There were more reasons why political and market turbulence had "plenty of room to run," the authors said, telling investors to expect more political and policy gridlock, market volatility and even another crisis as governments' monetary policies reached a crossroad.

(Read More: Dr.'Realist' Roubini on Fed Tapering, Markets)

Global markets had focused on the wrong risk triggers for the last five years, Bremmer told CNBC late on Monday.

"For the last five years our focus has been on the financial crisis - on the fiscal cliff, will the euro zone break down, will Japan crumble under its debt?

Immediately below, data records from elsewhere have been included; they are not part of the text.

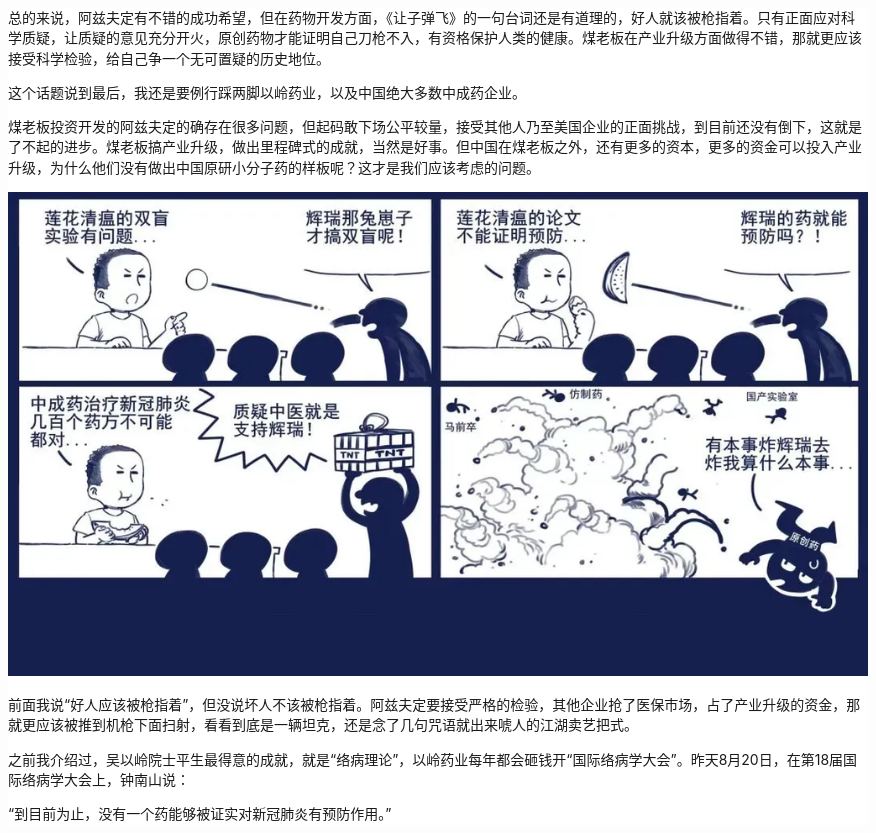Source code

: 
总的来说，阿兹夫定有不错的成功希望，但在药物开发方面，《让子弹飞》的一句台词还是有道理的，好人就该被枪指着。只有正面应对科学质疑，让质疑的意见充分开火，原创药物才能证明自己刀枪不入，有资格保护人类的健康。煤老板在产业升级方面做得不错，那就更应该接受科学检验，给自己争一个无可置疑的历史地位。


这个话题说到最后，我还是要例行踩两脚以岭药业，以及中国绝大多数中成药企业。


煤老板投资开发的阿兹夫定的确存在很多问题，但起码敢下场公平较量，接受其他人乃至美国企业的正面挑战，到目前还没有倒下，这就是了不起的进步。煤老板搞产业升级，做出里程碑式的成就，当然是好事。但中国在煤老板之外，还有更多的资本，更多的资金可以投入产业升级，为什么他们没有做出中国原研小分子药的样板呢？这才是我们应该考虑的问题。

![](/images/btnews/0401_0500/0474/2c070eb8-da6c-4346-8bfd-0664a7fb35f1.webp)



前面我说“好人应该被枪指着”，但没说坏人不该被枪指着。阿兹夫定要接受严格的检验，其他企业抢了医保市场，占了产业升级的资金，那就更应该被推到机枪下面扫射，看看到底是一辆坦克，还是念了几句咒语就出来唬人的江湖卖艺把式。


之前我介绍过，吴以岭院士平生最得意的成就，就是“络病理论”，以岭药业每年都会砸钱开“国际络病学大会”。昨天8月20日，在第18届国际络病学大会上，钟南山说：


“到目前为止，没有一个药能够被证实对新冠肺炎有预防作用。”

And the reality is that those were not serious structural risks, those were much more stable places," Bremmer told CNBC's "Closing Bell."

"We have to start paying more attention to the real risks because they're growing every day, both the macro pieces that are truly in play and we've not seen anything like this in generations with global powers having very different perspectives on the market place and politics," he added.

The authors added that there were more, new worries posed by emerging markets as growth slowed there and governments were slow to implement reforms.

(Read More: Roubini: No Stock Bubble, but 'Huge' Crash Could Come Later)

Bremmer warned that the relationship between China and the U.S. would be key.

"Whether we're talking about cyber, whether we're talking about market access, trade secrets of trade craft, the relationship between China and the U.S. is very difficult to manage and it's not been given priority by either the Chinese or U.S.," he said.

"A pragmatic, mutually profitable geopolitical partnership forged by the U.S. and China is our best hope if the New Abnormal is to end with a smooth landing," Bremmer and Roubini concluded.